• _WHAT THIS TASK INVOLVES_: Return all entries word for word, but drop any images.

• _RECORDS SUPPLIED_:
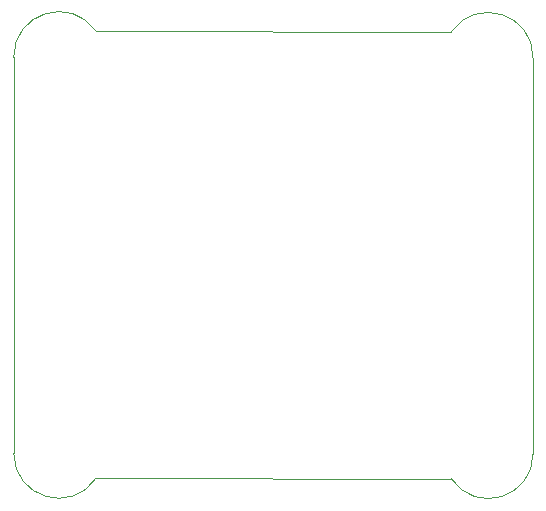
<source format=gbr>
%TF.GenerationSoftware,KiCad,Pcbnew,7.0.6*%
%TF.CreationDate,2023-10-31T01:28:30+01:00*%
%TF.ProjectId,BMSv2,424d5376-322e-46b6-9963-61645f706362,rev?*%
%TF.SameCoordinates,Original*%
%TF.FileFunction,Profile,NP*%
%FSLAX46Y46*%
G04 Gerber Fmt 4.6, Leading zero omitted, Abs format (unit mm)*
G04 Created by KiCad (PCBNEW 7.0.6) date 2023-10-31 01:28:30*
%MOMM*%
%LPD*%
G01*
G04 APERTURE LIST*
%TA.AperFunction,Profile*%
%ADD10C,0.100000*%
%TD*%
G04 APERTURE END LIST*
D10*
X69432822Y-80915265D02*
X69424417Y-52409130D01*
X113404072Y-80951283D02*
X113390086Y-50087538D01*
X113404056Y-47450800D02*
G75*
G03*
X106488383Y-45229300I-3792956J67500D01*
G01*
X76403195Y-45178542D02*
G75*
G03*
X69432801Y-47400000I-3150095J-2162198D01*
G01*
X76403200Y-83021535D02*
X106488383Y-83072300D01*
X69424417Y-52409130D02*
X69432800Y-47400000D01*
X76403200Y-45178538D02*
X106488383Y-45229300D01*
X113390086Y-50087538D02*
X113404072Y-47450800D01*
X69432818Y-80915265D02*
G75*
G03*
X76403208Y-83021535I3802922J-1665D01*
G01*
X106488391Y-83072295D02*
G75*
G03*
X113404071Y-80951283I3137889J2103725D01*
G01*
M02*

</source>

• _RESULT_:
<source format=gbr>
%TF.GenerationSoftware,KiCad,Pcbnew,7.0.6*%
%TF.CreationDate,2023-10-31T01:28:30+01:00*%
%TF.ProjectId,BMSv2,424d5376-322e-46b6-9963-61645f706362,rev?*%
%TF.SameCoordinates,Original*%
%TF.FileFunction,Profile,NP*%
%FSLAX46Y46*%
G04 Gerber Fmt 4.6, Leading zero omitted, Abs format (unit mm)*
G04 Created by KiCad (PCBNEW 7.0.6) date 2023-10-31 01:28:30*
%MOMM*%
%LPD*%
G01*
G04 APERTURE LIST*
%TA.AperFunction,Profile*%
%ADD10C,0.100000*%
%TD*%
G04 APERTURE END LIST*
D10*
X69432822Y-80915265D02*
X69424417Y-52409130D01*
X113404072Y-80951283D02*
X113390086Y-50087538D01*
X113404056Y-47450800D02*
G75*
G03*
X106488383Y-45229300I-3792956J67500D01*
G01*
X76403195Y-45178542D02*
G75*
G03*
X69432801Y-47400000I-3150095J-2162198D01*
G01*
X76403200Y-83021535D02*
X106488383Y-83072300D01*
X69424417Y-52409130D02*
X69432800Y-47400000D01*
X76403200Y-45178538D02*
X106488383Y-45229300D01*
X113390086Y-50087538D02*
X113404072Y-47450800D01*
X69432818Y-80915265D02*
G75*
G03*
X76403208Y-83021535I3802922J-1665D01*
G01*
X106488391Y-83072295D02*
G75*
G03*
X113404071Y-80951283I3137889J2103725D01*
G01*
M02*

</source>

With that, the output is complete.